• _Stored data_
== Segment start ==
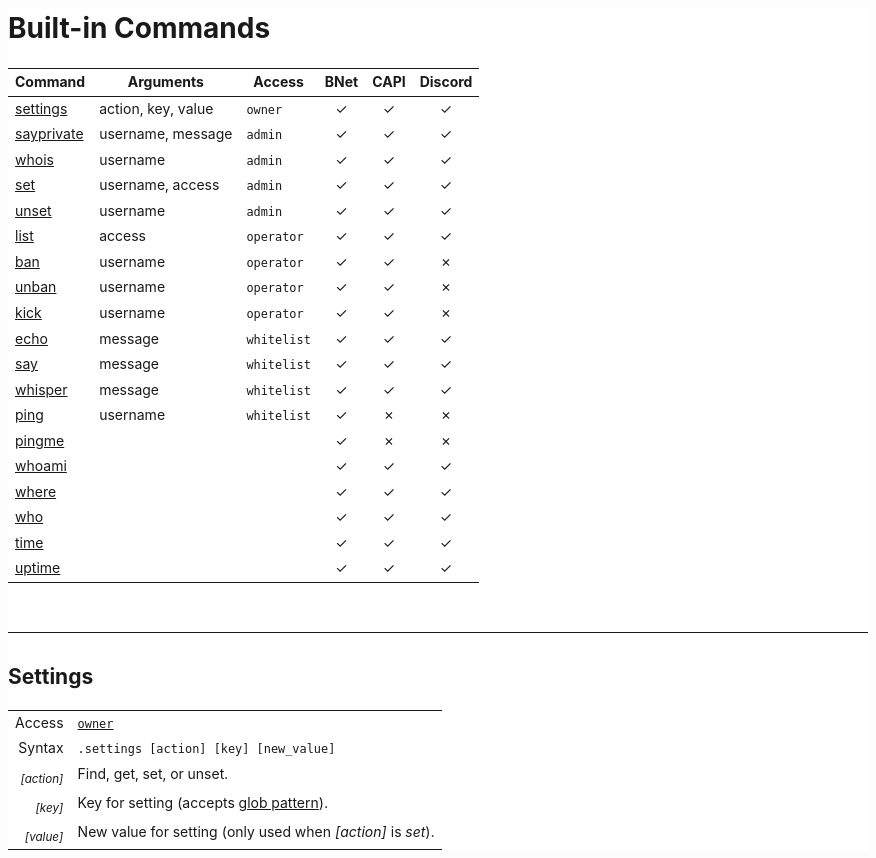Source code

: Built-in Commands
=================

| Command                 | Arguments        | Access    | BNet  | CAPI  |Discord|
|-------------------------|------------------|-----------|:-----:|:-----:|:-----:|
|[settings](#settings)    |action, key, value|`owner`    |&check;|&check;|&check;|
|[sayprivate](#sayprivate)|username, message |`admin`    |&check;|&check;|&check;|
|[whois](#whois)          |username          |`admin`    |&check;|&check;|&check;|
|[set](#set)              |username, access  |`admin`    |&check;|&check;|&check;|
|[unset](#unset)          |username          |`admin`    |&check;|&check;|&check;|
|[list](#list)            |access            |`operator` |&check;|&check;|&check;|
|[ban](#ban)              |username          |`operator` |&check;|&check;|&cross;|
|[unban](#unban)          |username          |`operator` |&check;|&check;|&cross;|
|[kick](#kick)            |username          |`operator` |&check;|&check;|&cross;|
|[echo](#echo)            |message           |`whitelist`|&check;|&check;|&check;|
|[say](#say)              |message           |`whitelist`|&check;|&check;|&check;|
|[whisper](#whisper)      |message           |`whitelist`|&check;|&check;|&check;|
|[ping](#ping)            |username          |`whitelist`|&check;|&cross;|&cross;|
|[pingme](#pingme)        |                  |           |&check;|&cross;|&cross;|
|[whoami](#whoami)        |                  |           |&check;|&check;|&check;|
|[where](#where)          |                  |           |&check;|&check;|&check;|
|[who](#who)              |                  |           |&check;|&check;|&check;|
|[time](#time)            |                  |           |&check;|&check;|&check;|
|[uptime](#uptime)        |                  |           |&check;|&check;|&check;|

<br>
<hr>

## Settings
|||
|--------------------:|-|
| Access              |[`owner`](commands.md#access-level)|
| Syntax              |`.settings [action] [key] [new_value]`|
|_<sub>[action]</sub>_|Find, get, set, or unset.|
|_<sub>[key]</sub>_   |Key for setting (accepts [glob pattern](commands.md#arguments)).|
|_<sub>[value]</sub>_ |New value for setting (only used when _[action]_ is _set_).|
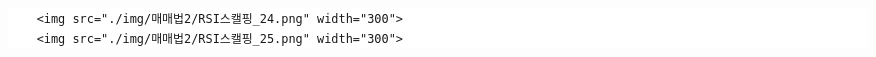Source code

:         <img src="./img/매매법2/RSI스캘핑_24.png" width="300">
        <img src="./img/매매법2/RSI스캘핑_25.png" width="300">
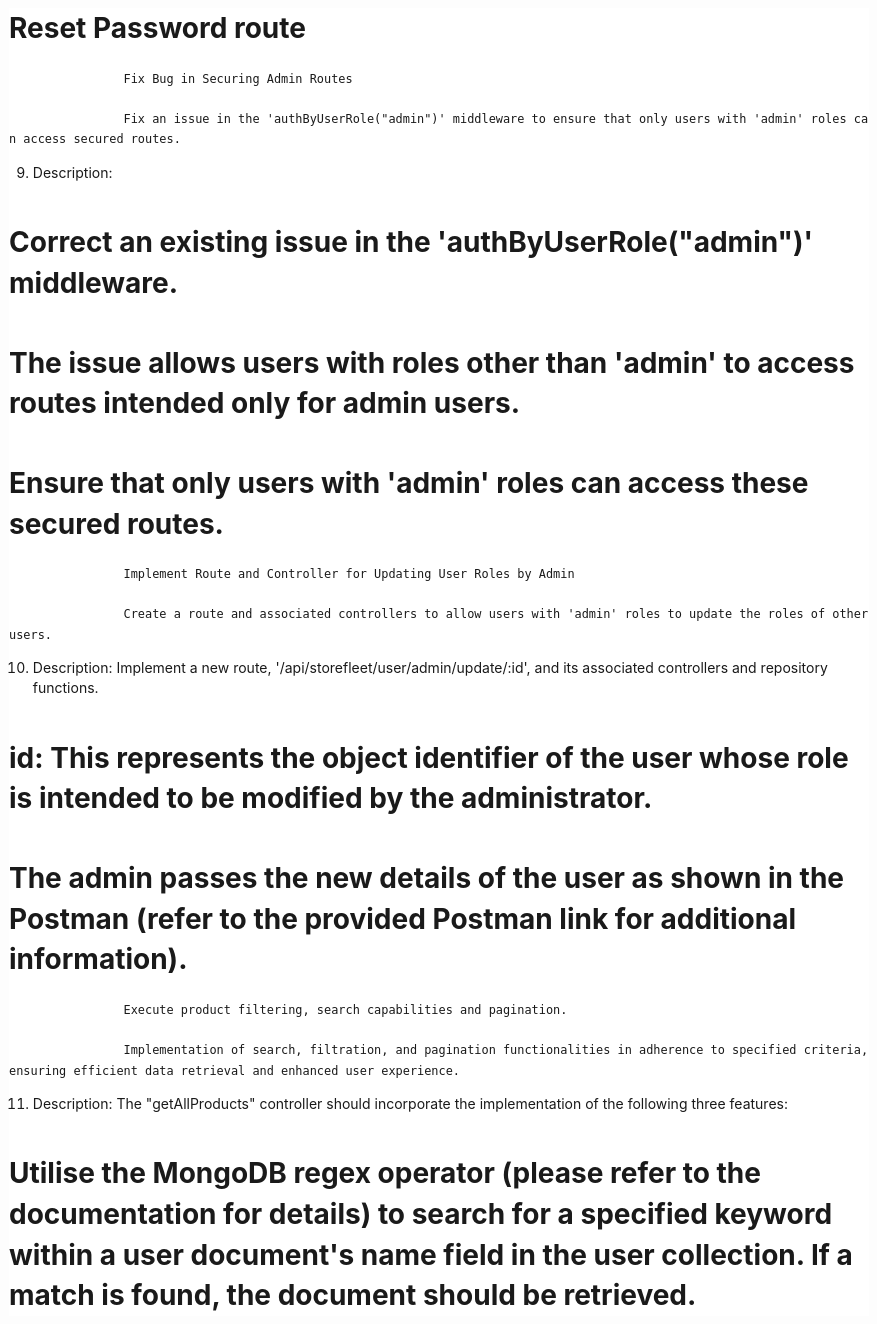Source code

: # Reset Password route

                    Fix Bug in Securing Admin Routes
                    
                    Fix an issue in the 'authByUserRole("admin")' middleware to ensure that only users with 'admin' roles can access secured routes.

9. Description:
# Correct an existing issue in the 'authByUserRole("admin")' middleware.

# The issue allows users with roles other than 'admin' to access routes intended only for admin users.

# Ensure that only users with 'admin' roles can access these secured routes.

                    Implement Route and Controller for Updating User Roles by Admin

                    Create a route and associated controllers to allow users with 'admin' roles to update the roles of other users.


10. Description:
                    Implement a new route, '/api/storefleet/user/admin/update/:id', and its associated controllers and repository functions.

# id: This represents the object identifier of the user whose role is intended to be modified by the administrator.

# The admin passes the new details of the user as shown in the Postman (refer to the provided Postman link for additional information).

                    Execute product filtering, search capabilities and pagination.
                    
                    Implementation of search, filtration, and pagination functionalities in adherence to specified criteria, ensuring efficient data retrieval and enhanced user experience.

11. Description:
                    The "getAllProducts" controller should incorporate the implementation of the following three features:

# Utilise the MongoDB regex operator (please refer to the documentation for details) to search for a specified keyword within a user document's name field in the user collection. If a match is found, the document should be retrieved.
== Segment end ==
• _Aim of the exercise_
Retype all the material word for word while skipping any picture it contains.

• _Result of this exercise_
Source code

: Built-in Commands
=================

| Command                 | Arguments        | Access    | BNet  | CAPI  |Discord|
|-------------------------|------------------|-----------|:-----:|:-----:|:-----:|
|[settings](#settings)    |action, key, value|`owner`    |&check;|&check;|&check;|
|[sayprivate](#sayprivate)|username, message |`admin`    |&check;|&check;|&check;|
|[whois](#whois)          |username          |`admin`    |&check;|&check;|&check;|
|[set](#set)              |username, access  |`admin`    |&check;|&check;|&check;|
|[unset](#unset)          |username          |`admin`    |&check;|&check;|&check;|
|[list](#list)            |access            |`operator` |&check;|&check;|&check;|
|[ban](#ban)              |username          |`operator` |&check;|&check;|&cross;|
|[unban](#unban)          |username          |`operator` |&check;|&check;|&cross;|
|[kick](#kick)            |username          |`operator` |&check;|&check;|&cross;|
|[echo](#echo)            |message           |`whitelist`|&check;|&check;|&check;|
|[say](#say)              |message           |`whitelist`|&check;|&check;|&check;|
|[whisper](#whisper)      |message           |`whitelist`|&check;|&check;|&check;|
|[ping](#ping)            |username          |`whitelist`|&check;|&cross;|&cross;|
|[pingme](#pingme)        |                  |           |&check;|&cross;|&cross;|
|[whoami](#whoami)        |                  |           |&check;|&check;|&check;|
|[where](#where)          |                  |           |&check;|&check;|&check;|
|[who](#who)              |                  |           |&check;|&check;|&check;|
|[time](#time)            |                  |           |&check;|&check;|&check;|
|[uptime](#uptime)        |                  |           |&check;|&check;|&check;|

<br>
<hr>

## Settings
|||
|--------------------:|-|
| Access              |[`owner`](commands.md#access-level)|
| Syntax              |`.settings [action] [key] [new_value]`|
|_<sub>[action]</sub>_|Find, get, set, or unset.|
|_<sub>[key]</sub>_   |Key for setting (accepts [glob pattern](commands.md#arguments)).|
|_<sub>[value]</sub>_ |New value for setting (only used when _[action]_ is _set_).|
Source code

:         <img src="./img/매매법2/RSI스캘핑_24.png" width="300">
        <img src="./img/매매법2/RSI스캘핑_25.png" width="300">
Source code

: # Reset Password route

                    Fix Bug in Securing Admin Routes
                    
                    Fix an issue in the 'authByUserRole("admin")' middleware to ensure that only users with 'admin' roles can access secured routes.

9. Description:
# Correct an existing issue in the 'authByUserRole("admin")' middleware.

# The issue allows users with roles other than 'admin' to access routes intended only for admin users.

# Ensure that only users with 'admin' roles can access these secured routes.

                    Implement Route and Controller for Updating User Roles by Admin

                    Create a route and associated controllers to allow users with 'admin' roles to update the roles of other users.


10. Description:
                    Implement a new route, '/api/storefleet/user/admin/update/:id', and its associated controllers and repository functions.

# id: This represents the object identifier of the user whose role is intended to be modified by the administrator.

# The admin passes the new details of the user as shown in the Postman (refer to the provided Postman link for additional information).

                    Execute product filtering, search capabilities and pagination.
                    
                    Implementation of search, filtration, and pagination functionalities in adherence to specified criteria, ensuring efficient data retrieval and enhanced user experience.

11. Description:
                    The "getAllProducts" controller should incorporate the implementation of the following three features:

# Utilise the MongoDB regex operator (please refer to the documentation for details) to search for a specified keyword within a user document's name field in the user collection. If a match is found, the document should be retrieved.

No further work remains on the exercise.